*Problem details:*
In the listing below, the answer starts at the line that has "X66634Y-21654D02*" and stops after the line that has "X72933Y22244D02*"; please repeat that part exactly and nothing more.

╭──

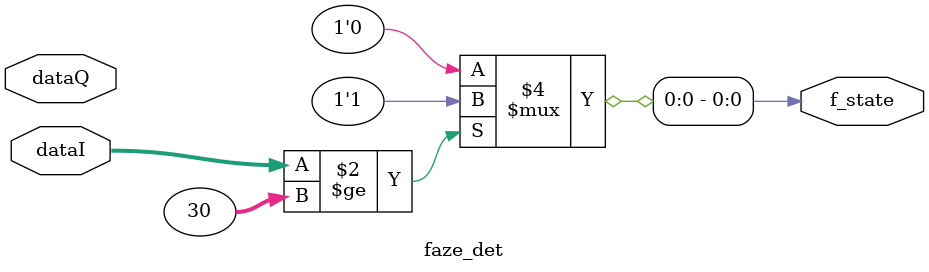
<source format=v>
`timescale 1ns / 1ps
module faze_det(
    dataI,
    dataQ,
    f_state
    );

input [7:0] dataI;
input [7:0] dataQ;
output reg [1:0] f_state;

always
    if (dataI >= 30) begin
        f_state[0] <= 1;
    end
    else
        f_state[0] <= 0;
endmodule

</source>
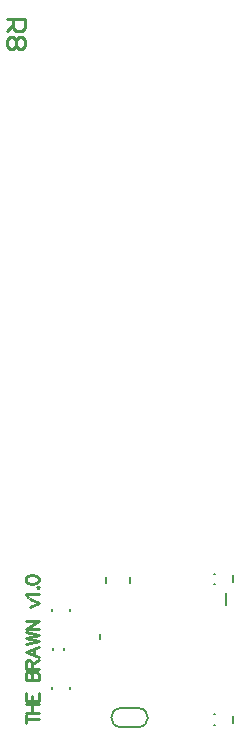
<source format=gto>
G04*
G04 #@! TF.GenerationSoftware,Altium Limited,Altium Designer,21.8.1 (53)*
G04*
G04 Layer_Color=65535*
%FSLAX25Y25*%
%MOIN*%
G70*
G04*
G04 #@! TF.SameCoordinates,FA860FD0-AEA4-4FFE-92F8-4FAB6C871CC1*
G04*
G04*
G04 #@! TF.FilePolarity,Positive*
G04*
G01*
G75*
%ADD10C,0.00787*%
%ADD11C,0.00984*%
%ADD12C,0.01000*%
D10*
X41339Y-25984D02*
G03*
X41339Y-19685I0J3150D01*
G01*
X35433D02*
G03*
X35433Y-25984I0J-3150D01*
G01*
Y-19685D02*
X41339D01*
X35433Y-25984D02*
X41339D01*
X30453Y22146D02*
Y24114D01*
X38524Y22146D02*
Y24114D01*
X70472Y14764D02*
Y18701D01*
X16437Y-295D02*
Y295D01*
X12894Y-295D02*
Y295D01*
X72933Y-24606D02*
Y-22244D01*
X66634Y-25197D02*
X67027D01*
X66634Y-21654D02*
X67028Y-21654D01*
X28642Y3347D02*
Y4921D01*
X12697Y12598D02*
Y13386D01*
X18406Y12598D02*
Y13386D01*
Y-13386D02*
X18406Y-12598D01*
X12697D02*
X12697Y-13386D01*
X66634Y25197D02*
X67027D01*
X66634Y21654D02*
X67027D01*
X72933Y22244D02*
Y24606D01*
D11*
X3740Y-23247D02*
X8070D01*
X3740Y-24690D02*
Y-21804D01*
Y-21288D02*
X8070D01*
X3740Y-18402D02*
X8070D01*
X5802Y-21288D02*
Y-18402D01*
X3740Y-14525D02*
Y-17206D01*
X8070D01*
Y-14525D01*
X5802Y-17206D02*
Y-15556D01*
X3740Y-10402D02*
X8070D01*
X3740D02*
Y-8546D01*
X3946Y-7928D01*
X4152Y-7722D01*
X4565Y-7515D01*
X4977D01*
X5390Y-7722D01*
X5596Y-7928D01*
X5802Y-8546D01*
Y-10402D02*
Y-8546D01*
X6008Y-7928D01*
X6214Y-7722D01*
X6627Y-7515D01*
X7245D01*
X7658Y-7722D01*
X7864Y-7928D01*
X8070Y-8546D01*
Y-10402D01*
X3740Y-6546D02*
X8070D01*
X3740D02*
Y-4691D01*
X3946Y-4072D01*
X4152Y-3866D01*
X4565Y-3660D01*
X4977D01*
X5390Y-3866D01*
X5596Y-4072D01*
X5802Y-4691D01*
Y-6546D01*
Y-5103D02*
X8070Y-3660D01*
Y608D02*
X3740Y-1041D01*
X8070Y-2691D01*
X6627Y-2072D02*
Y-10D01*
X3740Y1619D02*
X8070Y2649D01*
X3740Y3680D02*
X8070Y2649D01*
X3740Y3680D02*
X8070Y4711D01*
X3740Y5742D02*
X8070Y4711D01*
X3740Y6608D02*
X8070D01*
X3740D02*
X8070Y9495D01*
X3740D02*
X8070D01*
X5183Y14092D02*
X8070Y15329D01*
X5183Y16567D02*
X8070Y15329D01*
X4565Y17268D02*
X4359Y17680D01*
X3740Y18298D01*
X8070D01*
X7658Y20649D02*
X7864Y20443D01*
X8070Y20649D01*
X7864Y20855D01*
X7658Y20649D01*
X3740Y23041D02*
X3946Y22422D01*
X4565Y22010D01*
X5596Y21803D01*
X6214D01*
X7245Y22010D01*
X7864Y22422D01*
X8070Y23041D01*
Y23453D01*
X7864Y24071D01*
X7245Y24484D01*
X6214Y24690D01*
X5596D01*
X4565Y24484D01*
X3946Y24071D01*
X3740Y23453D01*
Y23041D01*
D12*
X-2387Y209898D02*
X3611D01*
Y206899D01*
X2611Y205899D01*
X612D01*
X-388Y206899D01*
Y209898D01*
Y207898D02*
X-2387Y205899D01*
X2611Y203900D02*
X3611Y202900D01*
Y200901D01*
X2611Y199901D01*
X1612D01*
X612Y200901D01*
X-388Y199901D01*
X-1387D01*
X-2387Y200901D01*
Y202900D01*
X-1387Y203900D01*
X-388D01*
X612Y202900D01*
X1612Y203900D01*
X2611D01*
X612Y202900D02*
Y200901D01*
M02*

</source>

╰──

*Exercise output:*
X66634Y-21654D02*
X67028Y-21654D01*
X28642Y3347D02*
Y4921D01*
X12697Y12598D02*
Y13386D01*
X18406Y12598D02*
Y13386D01*
Y-13386D02*
X18406Y-12598D01*
X12697D02*
X12697Y-13386D01*
X66634Y25197D02*
X67027D01*
X66634Y21654D02*
X67027D01*
X72933Y22244D02*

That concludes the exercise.